God is a control freak.
I’ve always thought I had a problem with this, but God trumps us all, folks. Seriously, he wants 100% control ALL of the time, every day, with everybody. How dare he!
He dares… because he can. and he should.
Some days I have difficulty with this, the whole giving control over to God thing. I mean, think about it. We really don’t NEED to give it to him. The dude can take it himself whenever he wishes. He’d just much rather us hand it over peaceably than to have to bring out the big guns.
But then other days, I hold out my hands and throw the control over to him, crying, “Please, Jesus. Take it. I don’t want it any more.”
I’m in one of those modes right now, probably because God has showed me his muscle a bit and caused me to remember the “big guns” in all their glory.
This weekend was one of really high, highs, and really low, lows. All around me I see marriages forming and others that are threatening to buckle. I see God giving birth to new, wonderful things, but then others being taken from this world tragically, much too early in the view of us humans. I feel euphoric at one moment, then frustrated enough to scream the next.
And that’s when I drop to my knees and fling my cares upon God and cry out for mercy and peace. And guess what? I serve a very big, merciful God who wraps me in his arms and gives those things to me. He then, with his very gentle, loving voice, whispers in my ear. “I want to give you these things every day Krista. I want you to give me control every day so I can do things more wonderful than you can even imagine.”

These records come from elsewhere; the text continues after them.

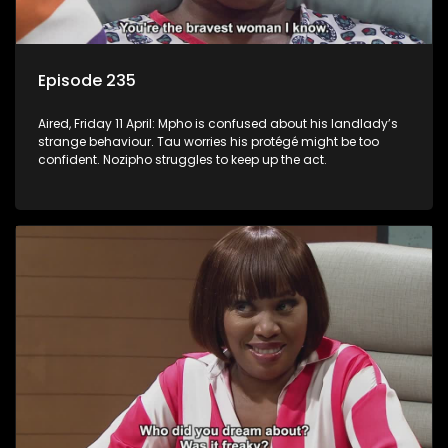
Episode 235
Aired, Friday 11 April: Mpho is confused about his landlady’s
strange behaviour. Tau worries his protégé might be too
confident. Nozipho struggles to keep up the act.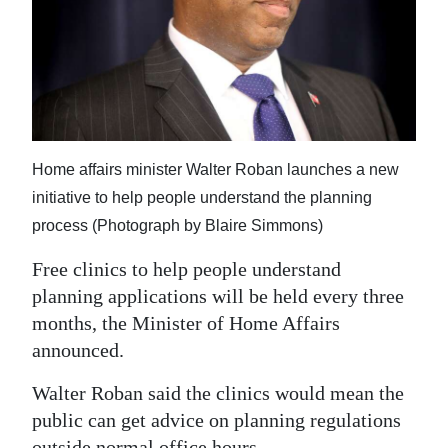
News
Business
Sport
Life
Home affairs minister Walter Roban launches a new
Opinion
initiative to help people understand the planning
RG
process (Photograph by Blaire Simmons)
Podcast
Free clinics to help people understand
planning applications will be held every three
Jobs
months, the Minister of Home Affairs
Classifieds
announced.
Obituaries
Walter Roban said the clinics would mean the
public can get advice on planning regulations
Weather
outside normal office hours.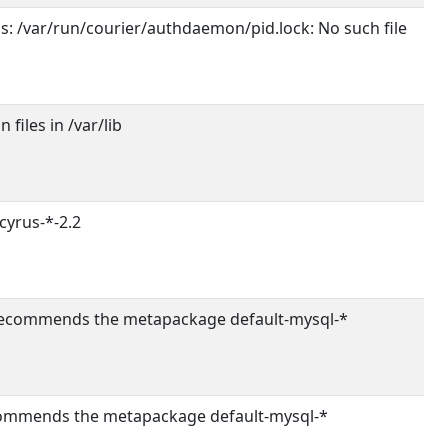
ils: /var/run/courier/authdaemon/pid.lock: No such file
 files in /var/lib
yrus-*-2.2
commends the metapackage default-mysql-*
mmends the metapackage default-mysql-*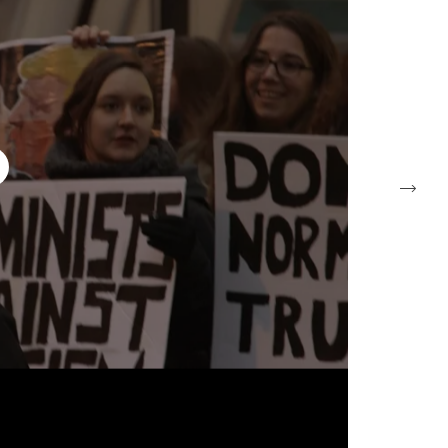
Tuesday – Saturday
10am – 6pm
petzel.com
+1 212 680 9467
info@petzel.com
Next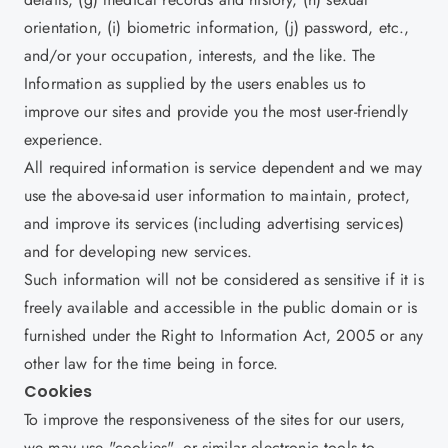
orientation, (i) biometric information, (j) password, etc.,
and/or your occupation, interests, and the like. The
Information as supplied by the users enables us to
improve our sites and provide you the most user-friendly
experience.
All required information is service dependent and we may
use the above-said user information to maintain, protect,
and improve its services (including advertising services)
and for developing new services.
Such information will not be considered as sensitive if it is
freely available and accessible in the public domain or is
furnished under the Right to Information Act, 2005 or any
other law for the time being in force.
Cookies
To improve the responsiveness of the sites for our users,
we may use "cookies", or similar electronic tools to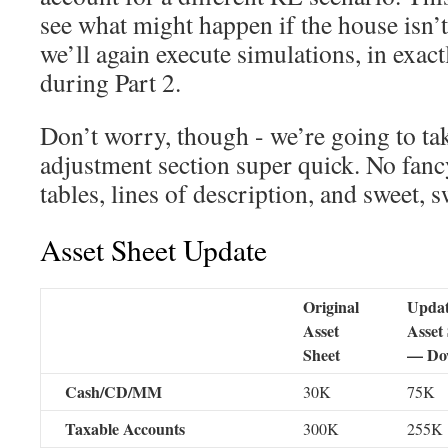
see what might happen if the house isn’t
we’ll again execute simulations, in exac
during Part 2.
Don’t worry, though - we’re going to tak
adjustment section super quick. No fan
tables, lines of description, and sweet, s
Asset Sheet Update
Original
Upda
Asset
Asset
Sheet
— Do
Cash/CD/MM
30K
75K
Taxable Accounts
300K
255K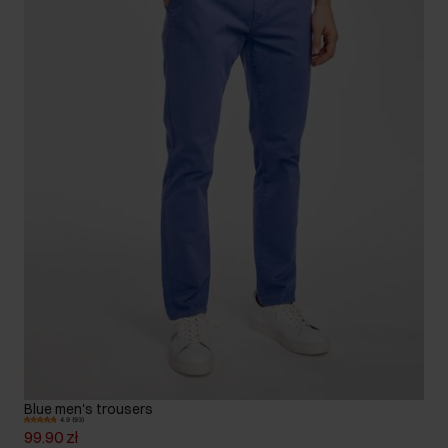
Blue men's trousers
4.9 (93)
99.90 zł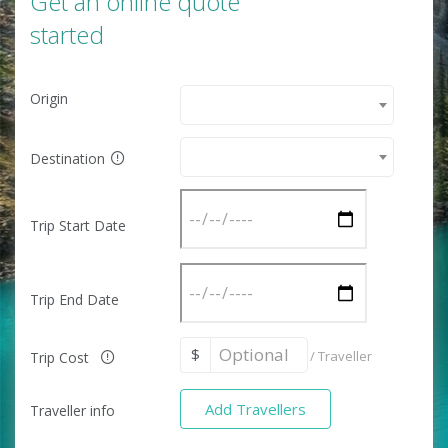
Get an online quote
started
Origin
Destination
Trip Start Date
Trip End Date
$
/
Traveller
Trip Cost
Add Travellers
Traveller info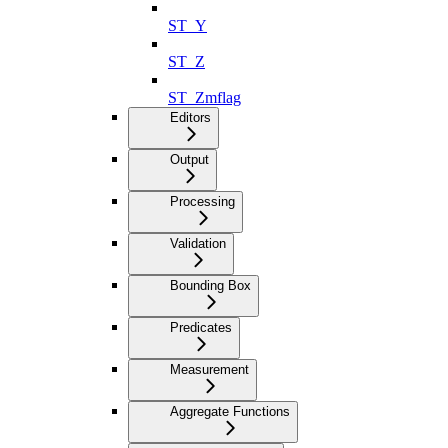
ST_Y
ST_Z
ST_Zmflag
Editors
Output
Processing
Validation
Bounding Box
Predicates
Measurement
Aggregate Functions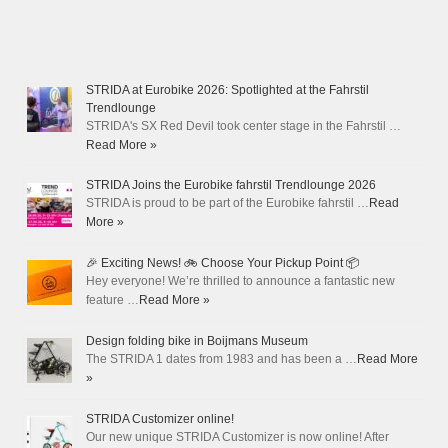
STRIDA at Eurobike 2026: Spotlighted at the Fahrstil
Trendlounge
STRIDA's SX Red Devil took center stage in the Fahrstil …
Read More »
STRIDA Joins the Eurobike fahrstil Trendlounge 2026
STRIDA is proud to be part of the Eurobike fahrstil …
Read
More »
🎉 Exciting News! 🚲 Choose Your Pickup Point 📦
Hey everyone! We’re thrilled to announce a fantastic new
feature …
Read More »
Design folding bike in Boijmans Museum
The STRIDA 1 dates from 1983 and has been a …
Read More
»
STRIDA Customizer online!
Our new unique STRIDA Customizer is now online! After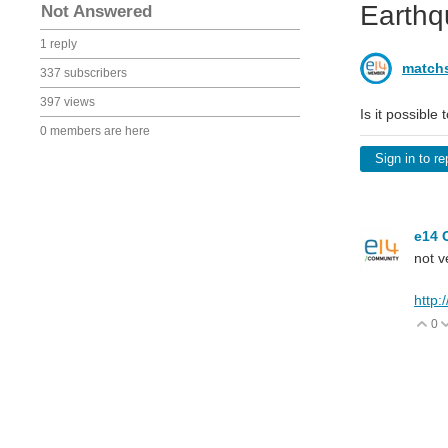
Earthq
Not Answered
1 reply
matchs
337 subscribers
397 views
Is it possible
0 members are here
Sign in to re
e14 
not v
http:
0
V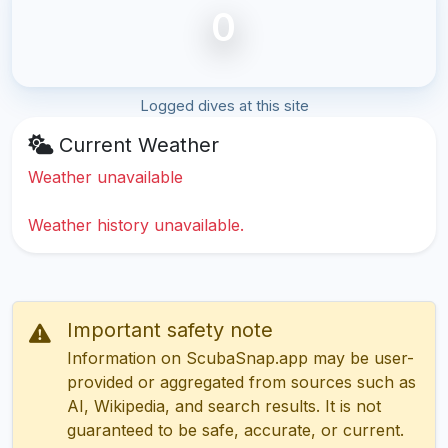
0
Logged dives at this site
Current Weather
Weather unavailable
Weather history unavailable.
Important safety note
Information on ScubaSnap.app may be user-
provided or aggregated from sources such as
AI, Wikipedia, and search results. It is not
guaranteed to be safe, accurate, or current.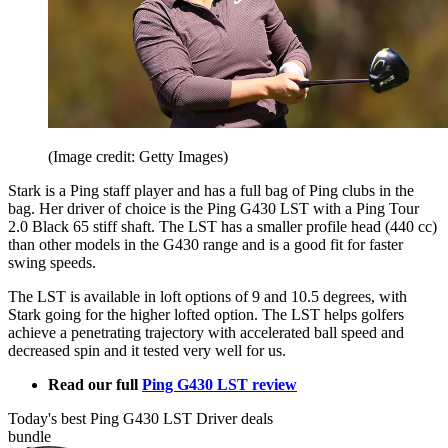
(Image credit: Getty Images)
Stark is a Ping staff player and has a full bag of Ping clubs in the
bag. Her driver of choice is the Ping G430 LST with a Ping Tour
2.0 Black 65 stiff shaft. The LST has a smaller profile head (440 cc)
than other models in the G430 range and is a good fit for faster
swing speeds.
The LST is available in loft options of 9 and 10.5 degrees, with
Stark going for the higher lofted option. The LST helps golfers
achieve a penetrating trajectory with accelerated ball speed and
decreased spin and it tested very well for us.
Read our full
Ping G430 LST review
Today's best Ping G430 LST Driver deals
bundle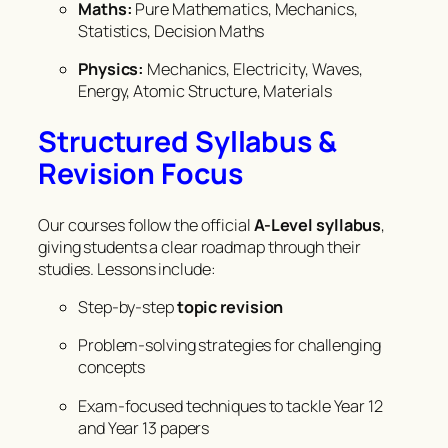
Maths:
Pure Mathematics, Mechanics,
Statistics, Decision Maths
Physics:
Mechanics, Electricity, Waves,
Energy, Atomic Structure, Materials
Structured Syllabus &
Revision Focus
Our courses follow the official
A-Level syllabus
,
giving students a clear roadmap through their
studies. Lessons include:
Step-by-step
topic revision
Problem-solving strategies for challenging
concepts
Exam-focused techniques to tackle Year 12
and Year 13 papers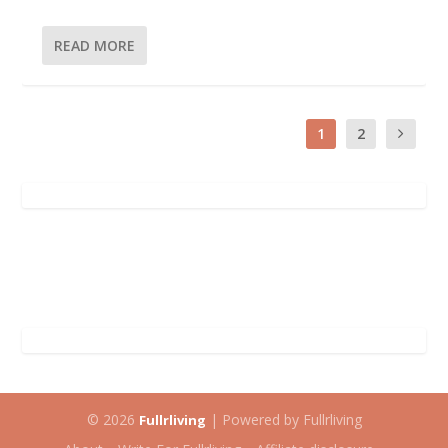
READ MORE
1
2
© 2026
| Powered by Fullrliving
Fullrliving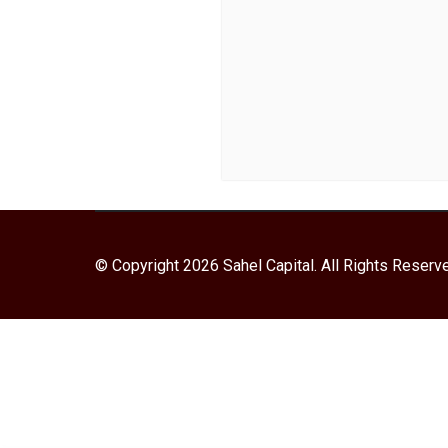
© Copyright 2026 Sahel Capital. All Rights Reserv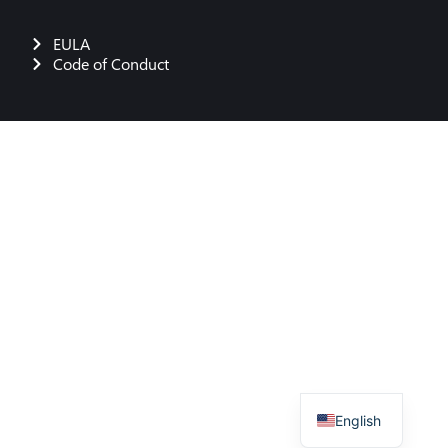
EULA
Code of Conduct
German
English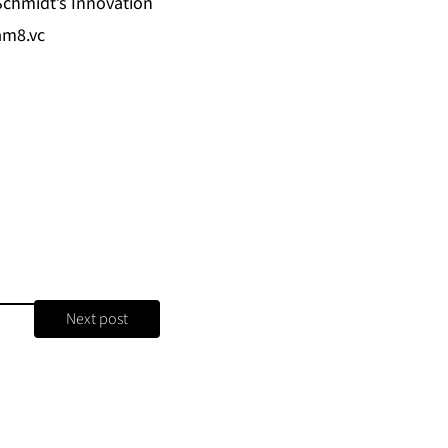
Schmidt’s Innovation
m8.vc
Next post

And I rest in Him, knowing that He plans to do just that.
Discussion: This one is getting a bit deep and personal, but don’t you think we should get that way with each other sometimes? I’d love to hear something in your life that you’ve had a hard time giving God control of. It may be simple like finances or your writing career, but let’s lay it all out and determine this day, to hand over the reigns to Jesus.
Oh shoot, Krista! Honesty? Sharing deep? What's that? 🙂 I have had MANY times in my life that I've hung on to my own agendas! In fact, many years ago, after my twin daughters were born, I specifically told one of my friends that I would never give up my writing. But about six months after I told her that, God very gently extracted my writing career from my hands and put it on the shelf. There it sat for almost nine years! I gave it completely to him and was ready to never write again if that was his will. Fortunately, God gave it back to me a couple of years ago! And now today I'm writing strong!
What a beautiful post and a great visual of God holding us. It's SO true!!
My writing is something I am constantly handing over to God. Each and every morning, I give it to Him and ask Him for guidance. There's been so many other things as well.
Oh yes indeed! All my life I have struggled with having to control my money. Married to a preacher, there hasn't been than much to control, but I want to be in charge and know that I am taken care of. It had become a stronghold, I believe. Well, my husband starting a church 3 years ago and us spiraling downward financially about did me in. I finally…FINALLY…gave it over to God. I handed my husband the checkbook and have not looked back. True, we are just in the process of getting back on our feet with a new church ministry, but the fear is gone. God provides. He really, really does. It's just a shame I have to learn the hard way.